If the reforms pursued since that day — from body cameras on police officers to improved outreach between police and the city's most at-risk neighborhoods — didn't send a message to other cities that change was needed, surely the sobering report from the U.S. Department of Justice' Civil Rights Division must have. That the handful of police officers criminally charged in Gray's death were either found not guilty or had their charges subsequently dropped didn't negate the lesson to be learned from Baltimore: Communities that ignore a long history of racial disparity (both within and beyond the criminal justice system) set themselves up for future disaster.
And yet here we go again. The protests this week in Charlotte, N.C. over the police shooting death of 43-year-old Keith Lamont Scott came with a sickening sense of déjà vu. Sixteen police officers were injured Tuesday night as protesters clashed with authorities, setting fires and looting stores in some cases, in the wake of the death of an African-American man who police allege had a gun in his hand when they confronted him in an apartment building parking lot. That's an account disputed by others on social media, but a firearm was recovered by police.

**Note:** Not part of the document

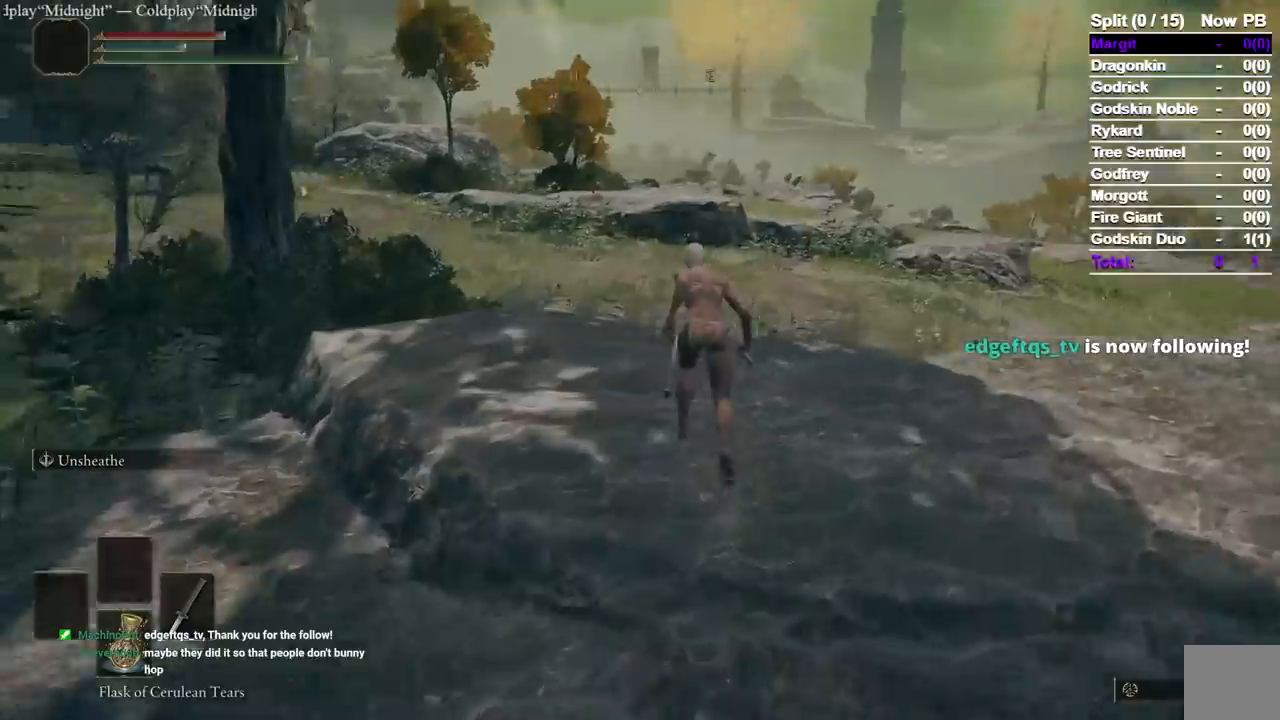
{"dt_ms": 500, "buttons": ["B"], "left_stick": "up", "right_stick": "center"}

The clash in Charlotte took place just four days after the death of Terrence Crutcher, 40, who was shot and killed by police in Tulsa, Okla. The victim, also African American, had been waiting for help by the side of the road after his SUV broke down. Police said the officer who fired had feared Mr. Crutcher was acting strangely and had failed to obey orders, yet video from the incident strongly suggests she and others had overreacted — the victim's hands were raised and he was walking toward his vehicle at the moment he was shot. Yet from this scant evidence he was labeled a "bad dude" by an officer speaking over the police radio from a circling police helicopter. That PCP was later recovered from his vehicle may prove irrelevant given his non-threatening behavior as documented on helicopter and dashboard videos.
Investigations into both incidents are ongoing, but the death of Terrence Crutcher appears the more egregious — he was an unarmed father of four and a college student. More might be known about the circumstances if officers had been wearing body cameras, but Tulsa has not yet issued them even though the city was awarded a $600,000 grant to do so last year.

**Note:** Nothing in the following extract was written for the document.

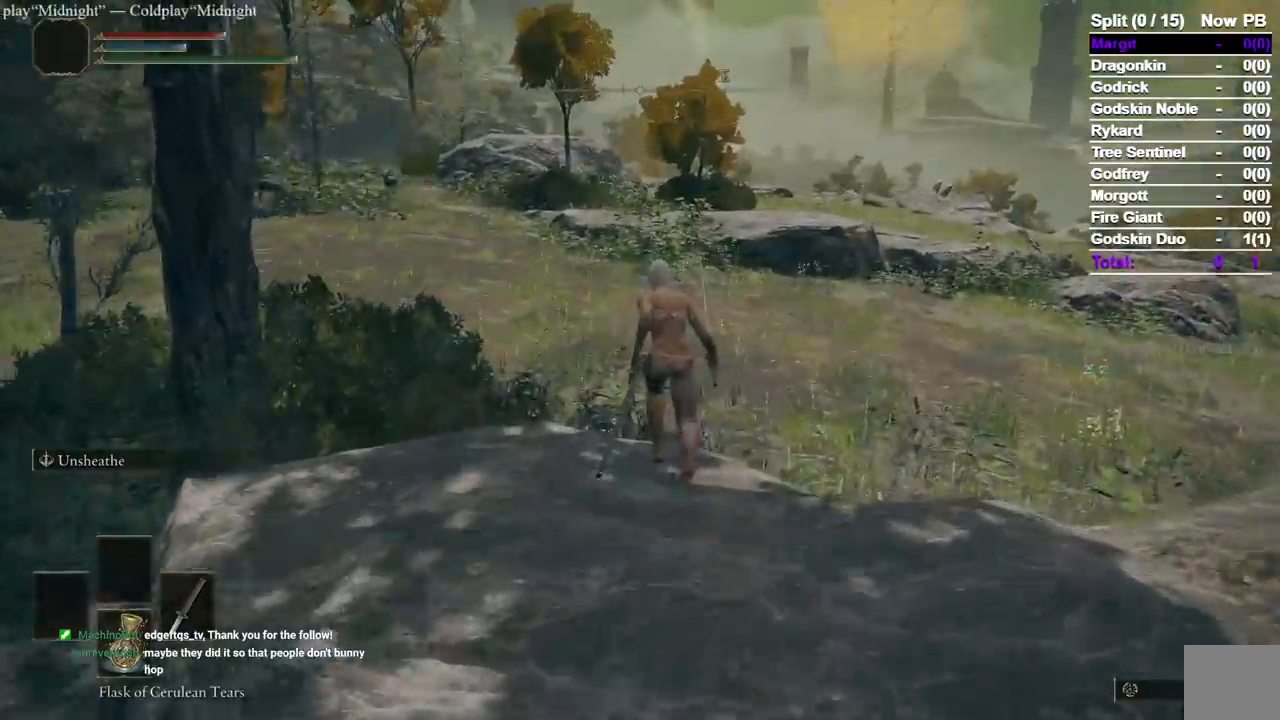
{"dt_ms": 500, "buttons": ["B"], "left_stick": "up", "right_stick": "center"}
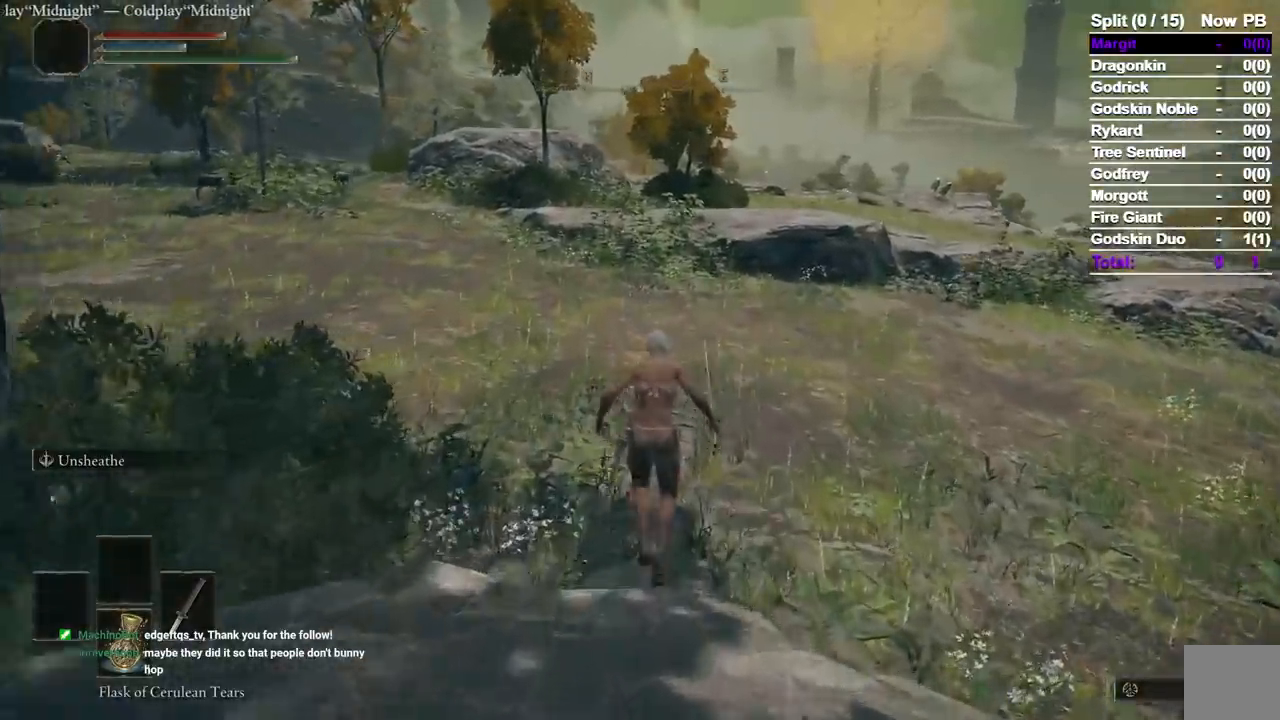
{"dt_ms": 500, "buttons": ["B"], "left_stick": "up", "right_stick": "center", "events": []}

It is ironic that in recent weeks the nation has been embroiled in an extended and often angry public debate over whether it's appropriate for a San Francisco 49ers quarterback to protest before NFL games by taking a knee when the national anthem is performed. What got lost was the point of Colin Kaepernick's protest — to draw attention to racial injustice. Agree or disagree with his methods, the latest shootings and accompanying uproar make clear that deadly encounters between police and African Americans remain a tragic and too-common experience in communities ill-equipped to either prevent them or deal with their aftermath.
That's not to suggest Baltimore has become some kind of shining example of racial harmony, social justice and police procedure in the 17 months since Freddie Gray's death. But at least the city has been fully engaged in the broad range of issues raised by the incident, from poverty and racism to the lack of economic opportunity and the need for improved civilian oversight of police. Was Tulsa already grappling with these same issues? Was Charlotte? If there are communities across the country that paid scant attention to what happened in Baltimore or Ferguson last year, let this week's events be your second wake-up call.